La « data science » au service de la sécurité nationale

Pour être efficaces dans leur mission, les services de renseignement d’un Etat doivent pouvoir analyser les échanges numériques afin de détecter les changements de comportements et surveiller des réseaux. Alors qu’elle est reconnue à l’échelle mondiale en mathématiques et en informatique, la France manque pourtant de talents en science des données pour accomplir ces tâches. Les compétences du pays en la matière doivent être renforcées pour continuer à assurer la protection des citoyens.

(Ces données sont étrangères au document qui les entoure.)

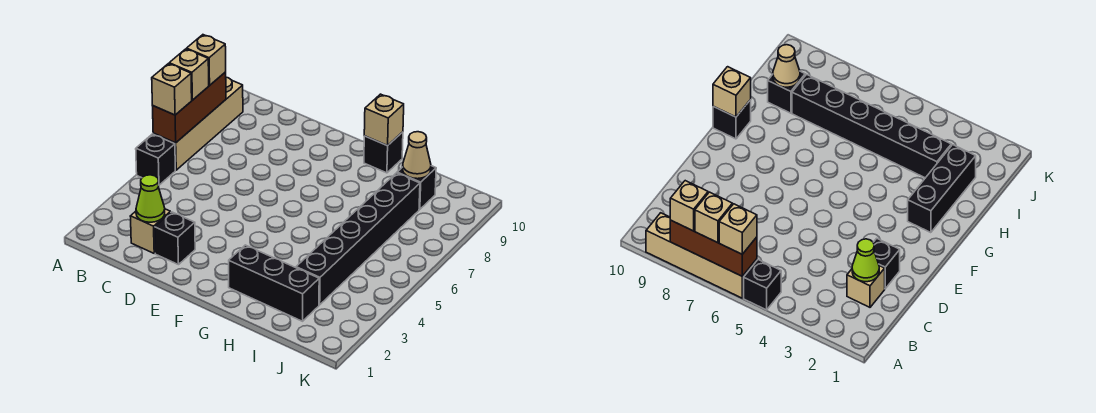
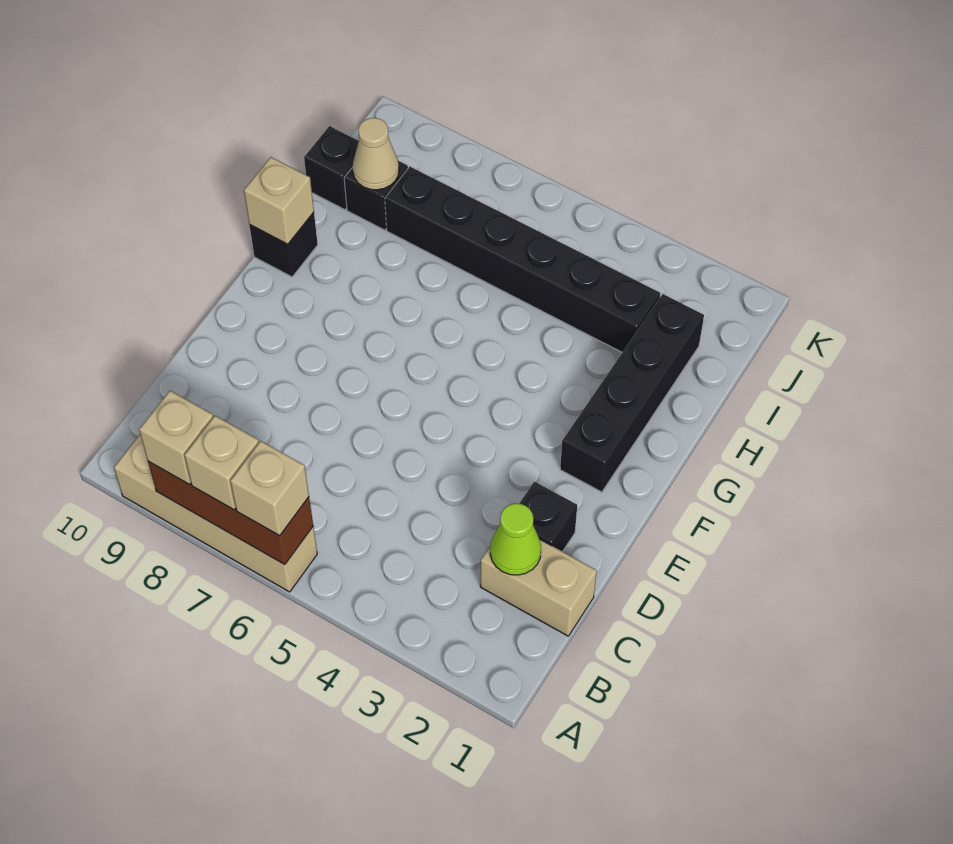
black 1x1 brick [136,134,175,185] -> black 1x1 brick moved to [304,126,359,210]
tan 1x1 brick [130,209,171,253] -> tan 1x2 brick [480,540,597,636]
black 1x3 brick [229,245,319,321] -> black 1x4 brick [560,294,704,492]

L’analyse des big data produites par les échanges numériques sous toutes leurs formes contribue à la traque des terroristes. Les citoyens, qui craignent pour le respect de leur vie privée, commencent à mesurer l’intérêt de ces analyses dans le cadre de leur protection et de leur sécurité. De toute façon, aucun Etat n’a les moyens d’écouter en temps réel tous les échanges numériques, insiste l’auteur de cet article.

 

En revanche, il est aujourd’hui possible d’observer des mouvements et des flux en vue de les analyser et d’y détecter des changements de comportement ou des activités inhabituelles. Ces analyses permettent de détecter des anomalies de façon quantitative, anomalies qu’il faut ensuite qualifier. C’est le rôle des analystes mathématiques et informatiques, aussi appelés data scientists.

 

La France est reconnue à l’échelle mondiale pour l’excellence de ses formations et talents en mathématiques et en informatique avancée. Pourtant, les effectifs formés d’ingénieurs spécialisés restent insuffisants pour répondre à la demande. Il faut absolument redonner le goût des carrières scientifiques aux jeunes et les former ! L’enjeu est d’importance. La France doit maintenir sa culture cartésienne et scientifique sans laquelle elle risque de ne plus pouvoir assurer le haut niveau de sécurité et de protection nationales, mais aussi de ne plus avoir sa place au sein de la coopération internationale.

 

Lire l’article 

 

En complément :

Un article d’EY sur les apports des big data à l’ « intelligence »,

et

un article (en anglais) sur les questions de la confidentialité des données,

 

A lire sur Business-Analytics-info.fr :

« Comment l’analytique renforce la sécurité des systèmes d’information »

et

« Big data et objets connectés : peut-on faire converger sécurité et liberté ? »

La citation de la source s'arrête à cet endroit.